The differences between some kinds of insurance policies are easy to figure out. For example, auto insurance covers automobiles and home insurance covers individual houses. However, other terms are not so self-explanatory. You should understand the differences between primary and excess insurance in particular, as you will likely encounter them at some point. You may have also heard of the term "reinsurance," which you are less likely to encounter, but should nevertheless know to avoid confusion.


Insurance is considered primary whenever coverage begins after a written contract has been signed and a potential liability has been triggered by some event. For example, if you take out a fire insurance policy on your home or business, the primary coverage kicks in as soon as the insured property suffers fire damage.

A primary insurance policy normally imposes a duty on the insurance carrier to protect against any claims made against the insured party, such as protecting a car driver who has been hit in an intersection by another car. There may be some stipulations about timing and circumstance, such as promptness to report the claim, but generally, the insurer's obligations follow a similar pattern in each case.

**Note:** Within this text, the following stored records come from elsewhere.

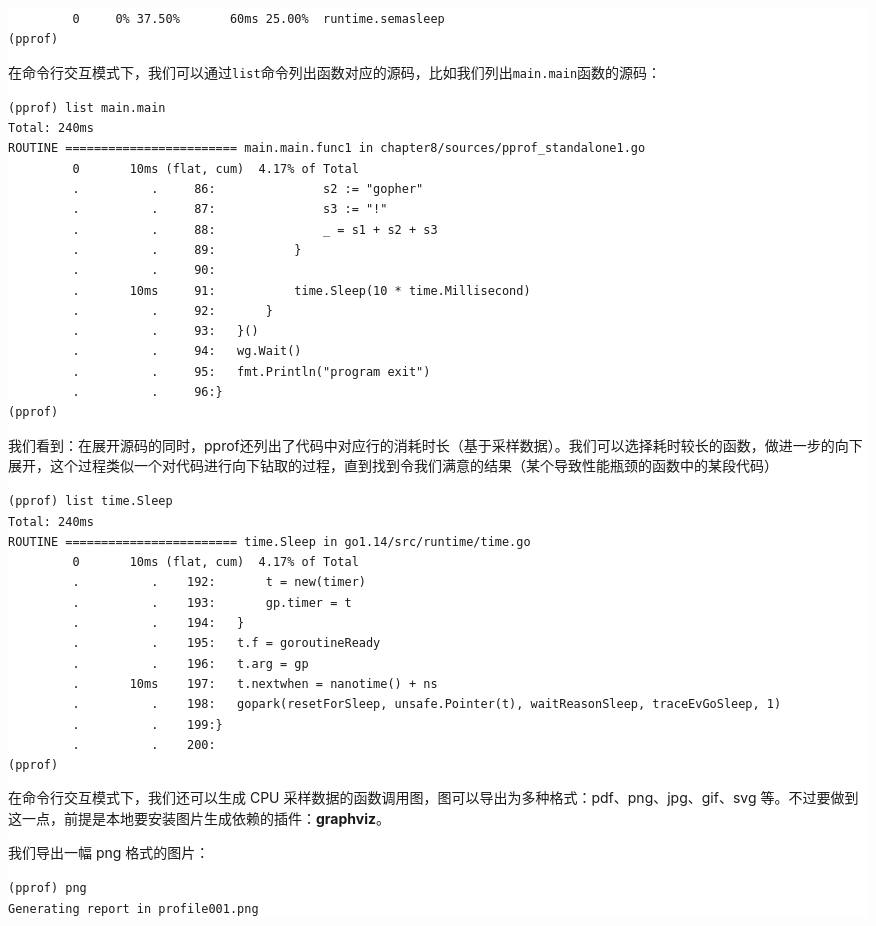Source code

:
 ```shell
         0     0% 37.50%       60ms 25.00%  runtime.semasleep
(pprof) 
```

在命令行交互模式下，我们可以通过`list`命令列出函数对应的源码，比如我们列出`main.main`函数的源码：

```shell
(pprof) list main.main
Total: 240ms
ROUTINE ======================== main.main.func1 in chapter8/sources/pprof_standalone1.go
         0       10ms (flat, cum)  4.17% of Total
         .          .     86:				s2 := "gopher"
         .          .     87:				s3 := "!"
         .          .     88:				_ = s1 + s2 + s3
         .          .     89:			}
         .          .     90:
         .       10ms     91:			time.Sleep(10 * time.Millisecond)
         .          .     92:		}
         .          .     93:	}()
         .          .     94:	wg.Wait()
         .          .     95:	fmt.Println("program exit")
         .          .     96:}
(pprof) 
```

我们看到：在展开源码的同时，pprof还列出了代码中对应行的消耗时长（基于采样数据）。我们可以选择耗时较长的函数，做进一步的向下展开，这个过程类似一个对代码进行向下钻取的过程，直到找到令我们满意的结果（某个导致性能瓶颈的函数中的某段代码）

```shell
(pprof) list time.Sleep
Total: 240ms
ROUTINE ======================== time.Sleep in go1.14/src/runtime/time.go
         0       10ms (flat, cum)  4.17% of Total
         .          .    192:		t = new(timer)
         .          .    193:		gp.timer = t
         .          .    194:	}
         .          .    195:	t.f = goroutineReady
         .          .    196:	t.arg = gp
         .       10ms    197:	t.nextwhen = nanotime() + ns
         .          .    198:	gopark(resetForSleep, unsafe.Pointer(t), waitReasonSleep, traceEvGoSleep, 1)
         .          .    199:}
         .          .    200:
(pprof) 
```

在命令行交互模式下，我们还可以生成 CPU 采样数据的函数调用图，图可以导出为多种格式：pdf、png、jpg、gif、svg 等。不过要做到这一点，前提是本地要安装图片生成依赖的插件：**graphviz**。

我们导出一幅 png 格式的图片：

```shell
(pprof) png
Generating report in profile001.png 
```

Each primary policy has a limit imposed on the amount of coverage available and normally sets deductible limits for the customer. Primary policies pay out against claims regardless of whether there are additional outstanding policies covering the same risk.

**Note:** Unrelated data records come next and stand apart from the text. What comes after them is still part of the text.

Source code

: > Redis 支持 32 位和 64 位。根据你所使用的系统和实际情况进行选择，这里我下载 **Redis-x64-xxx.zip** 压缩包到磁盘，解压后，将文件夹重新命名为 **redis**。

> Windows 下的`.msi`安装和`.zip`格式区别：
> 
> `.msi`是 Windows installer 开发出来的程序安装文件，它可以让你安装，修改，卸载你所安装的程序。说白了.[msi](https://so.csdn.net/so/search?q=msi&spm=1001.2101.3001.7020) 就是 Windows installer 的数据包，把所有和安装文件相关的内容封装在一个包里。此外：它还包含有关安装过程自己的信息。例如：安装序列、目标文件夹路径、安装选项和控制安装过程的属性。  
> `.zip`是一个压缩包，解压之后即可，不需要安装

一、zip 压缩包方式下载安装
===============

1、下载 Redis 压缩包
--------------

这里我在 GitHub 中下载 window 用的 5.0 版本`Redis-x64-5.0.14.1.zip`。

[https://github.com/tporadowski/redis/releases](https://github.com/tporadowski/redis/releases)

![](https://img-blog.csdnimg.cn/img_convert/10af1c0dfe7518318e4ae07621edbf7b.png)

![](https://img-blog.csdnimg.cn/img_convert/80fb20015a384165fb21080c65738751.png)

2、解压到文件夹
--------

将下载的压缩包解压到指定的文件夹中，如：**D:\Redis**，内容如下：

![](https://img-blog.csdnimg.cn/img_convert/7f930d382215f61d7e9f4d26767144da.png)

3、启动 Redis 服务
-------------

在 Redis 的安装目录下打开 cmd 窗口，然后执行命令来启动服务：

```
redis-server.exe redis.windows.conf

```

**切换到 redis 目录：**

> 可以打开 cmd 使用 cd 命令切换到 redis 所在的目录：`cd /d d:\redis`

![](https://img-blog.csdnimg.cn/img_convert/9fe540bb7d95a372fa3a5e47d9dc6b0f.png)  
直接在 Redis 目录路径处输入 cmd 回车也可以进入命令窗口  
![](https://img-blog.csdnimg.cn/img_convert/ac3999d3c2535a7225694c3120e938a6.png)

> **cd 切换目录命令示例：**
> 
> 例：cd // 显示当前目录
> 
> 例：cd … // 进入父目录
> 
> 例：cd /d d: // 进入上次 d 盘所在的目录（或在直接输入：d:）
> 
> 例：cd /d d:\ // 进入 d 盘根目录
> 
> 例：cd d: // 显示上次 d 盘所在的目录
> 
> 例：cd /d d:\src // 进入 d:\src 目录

Primary insurance has a slightly different structure, or at least different term usage when referring to medical insurance. Primary insurance in medicine normally refers to the first payer of a claim, up to a certain limit of coverage, beyond which a secondary payer is obligated to cover additional amounts. This is especially important in the interaction between Medicare and other forms of medical insurance.


Excess insurance coverage is a topic of considerable confusion due to the many different uses of the term "excess" in the insurance industry. In fact, there have been some significant malpractice claims against insurance providers that used the term in a confusing or misleading manner.

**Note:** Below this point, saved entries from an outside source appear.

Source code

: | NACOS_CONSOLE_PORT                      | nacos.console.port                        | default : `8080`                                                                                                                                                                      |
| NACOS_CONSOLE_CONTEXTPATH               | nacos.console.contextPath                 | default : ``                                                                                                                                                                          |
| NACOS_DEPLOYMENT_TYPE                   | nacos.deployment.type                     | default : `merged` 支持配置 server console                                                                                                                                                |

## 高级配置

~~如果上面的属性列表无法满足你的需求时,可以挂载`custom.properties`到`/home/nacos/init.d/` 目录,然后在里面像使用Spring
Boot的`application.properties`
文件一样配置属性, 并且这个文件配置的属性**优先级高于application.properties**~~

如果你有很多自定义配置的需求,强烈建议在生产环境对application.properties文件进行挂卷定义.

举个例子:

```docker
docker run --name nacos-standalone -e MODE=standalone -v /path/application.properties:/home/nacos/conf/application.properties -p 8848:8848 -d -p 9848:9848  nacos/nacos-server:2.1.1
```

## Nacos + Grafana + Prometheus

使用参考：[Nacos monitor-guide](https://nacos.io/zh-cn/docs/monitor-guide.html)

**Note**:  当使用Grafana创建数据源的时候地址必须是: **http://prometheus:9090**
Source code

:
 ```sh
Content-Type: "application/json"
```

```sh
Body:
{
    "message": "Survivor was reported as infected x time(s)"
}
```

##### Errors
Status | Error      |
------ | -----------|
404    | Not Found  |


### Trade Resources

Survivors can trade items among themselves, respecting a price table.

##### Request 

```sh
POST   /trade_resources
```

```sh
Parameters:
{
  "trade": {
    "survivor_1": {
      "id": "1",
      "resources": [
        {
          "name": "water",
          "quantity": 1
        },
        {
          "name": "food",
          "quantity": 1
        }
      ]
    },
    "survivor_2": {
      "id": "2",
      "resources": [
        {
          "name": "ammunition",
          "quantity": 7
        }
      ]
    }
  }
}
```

In its most basic form, an excess liability policy extends the limit of insurance coverage to find an existing insurance coverage, otherwise known as the underlying liability policy. The underlying policy does not have to be primary insurance; it can be reinsurance or another excess policy in many circumstances. Often, umbrella insurance policies are the underlying policies.

However, excess insurance is not necessarily the same thing as umbrella insurance. An umbrella liability policy is written to cover several different primary liability policies. For example, a family might purchase a personal umbrella insurance policy (PUP) from the Allstate Corp. (NYSE: ALL) to extend excess coverage over both their automobile and homeowners policy. If an excess policy only applies to a single underlying policy, it is not considered to be an umbrella insurance policy.

The International Risk Management Institute outlines three uses of an umbrella excess insurance policy. The first use extends excess limit coverage to underlying insurance policies after they have been exhausted by payments of a larger claim. The second use is flexibility, to be used in a situation where the underlying policies are not sufficient, but upgrading the entire policy package is too expensive. Finally, an umbrella policy may provide protection against some claims not covered by the underlying policies.


Unless you own or work for an insurance company, you are unlikely to encounter reinsurance on the market. In effect, reinsurance is insurance for other insurance companies. Each reinsurance agreement commits one covering insurer, or reinsurer, to protect against potential losses arising from insurance liabilities issued by the covered insured, or ceding insurer.

The fundamental operating characteristics of reinsurance are similar to primary insurance. The ceding insurance company pays the premium to the reinsurer and creates a potential claim against undesirable future risks. Were it not for the added protection of reinsurance companies, most primary insurers would either exit riskier markets or charge higher premiums on their policies.

One common example of reinsurance is known as a "cat policy," short for catastrophic excess reinsurance policy. This covers a specific limit of loss due to catastrophic circumstances, such as a hurricane, that would force the primary insurer to pay out significant sums of claims simultaneously. Unless there are other specific cash-call provisions, the reinsurer is not obligated to pay until after the original insurer pays claims on its own policies.